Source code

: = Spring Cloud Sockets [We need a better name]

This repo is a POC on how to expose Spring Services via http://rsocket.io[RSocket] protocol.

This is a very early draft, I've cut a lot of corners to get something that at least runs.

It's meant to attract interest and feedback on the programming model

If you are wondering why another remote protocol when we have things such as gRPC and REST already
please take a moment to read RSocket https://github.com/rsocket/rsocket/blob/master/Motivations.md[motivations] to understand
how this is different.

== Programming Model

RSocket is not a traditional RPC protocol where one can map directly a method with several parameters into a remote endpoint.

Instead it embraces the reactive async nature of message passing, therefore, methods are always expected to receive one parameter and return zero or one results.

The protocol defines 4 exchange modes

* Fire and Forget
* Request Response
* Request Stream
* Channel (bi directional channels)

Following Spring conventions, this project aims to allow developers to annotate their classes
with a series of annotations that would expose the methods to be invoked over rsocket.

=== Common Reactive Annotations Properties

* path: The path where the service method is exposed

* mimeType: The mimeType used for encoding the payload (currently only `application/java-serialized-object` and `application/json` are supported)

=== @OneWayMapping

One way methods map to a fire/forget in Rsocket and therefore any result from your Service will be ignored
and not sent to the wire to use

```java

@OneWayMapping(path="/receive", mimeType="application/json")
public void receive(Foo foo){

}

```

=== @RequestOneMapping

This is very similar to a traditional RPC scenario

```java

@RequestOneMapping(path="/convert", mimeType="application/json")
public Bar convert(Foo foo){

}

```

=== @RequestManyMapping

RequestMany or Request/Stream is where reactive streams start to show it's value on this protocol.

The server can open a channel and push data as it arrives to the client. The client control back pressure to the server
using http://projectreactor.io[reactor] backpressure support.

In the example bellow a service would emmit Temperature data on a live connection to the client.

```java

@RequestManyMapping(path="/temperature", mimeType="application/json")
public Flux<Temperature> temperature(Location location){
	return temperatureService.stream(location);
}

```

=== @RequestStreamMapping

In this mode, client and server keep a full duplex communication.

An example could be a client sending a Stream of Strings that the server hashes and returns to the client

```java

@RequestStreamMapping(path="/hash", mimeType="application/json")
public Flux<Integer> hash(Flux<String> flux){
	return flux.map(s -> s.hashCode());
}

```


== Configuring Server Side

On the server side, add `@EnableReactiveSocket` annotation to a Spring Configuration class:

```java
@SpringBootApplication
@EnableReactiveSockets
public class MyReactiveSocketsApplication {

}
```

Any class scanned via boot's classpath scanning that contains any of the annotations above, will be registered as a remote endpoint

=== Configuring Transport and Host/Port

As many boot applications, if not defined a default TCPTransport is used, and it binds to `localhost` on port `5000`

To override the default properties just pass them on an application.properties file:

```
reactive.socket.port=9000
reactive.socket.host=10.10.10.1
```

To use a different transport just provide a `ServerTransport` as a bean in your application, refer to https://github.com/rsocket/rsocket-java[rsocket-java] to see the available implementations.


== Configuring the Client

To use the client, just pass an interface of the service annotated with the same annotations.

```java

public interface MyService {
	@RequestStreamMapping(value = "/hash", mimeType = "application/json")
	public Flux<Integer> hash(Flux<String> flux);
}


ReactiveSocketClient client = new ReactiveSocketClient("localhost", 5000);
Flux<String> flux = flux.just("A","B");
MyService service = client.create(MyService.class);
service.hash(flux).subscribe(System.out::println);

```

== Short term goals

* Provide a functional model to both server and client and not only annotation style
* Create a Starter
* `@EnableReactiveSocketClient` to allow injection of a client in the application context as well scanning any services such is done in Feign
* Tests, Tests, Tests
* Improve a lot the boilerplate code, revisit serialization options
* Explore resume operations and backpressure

--------------------------------

PROBLEM TO SOLVE
Please give the count of lines in the listing that include the string "receive", with no words around it.

EXPECTED ANSWER
3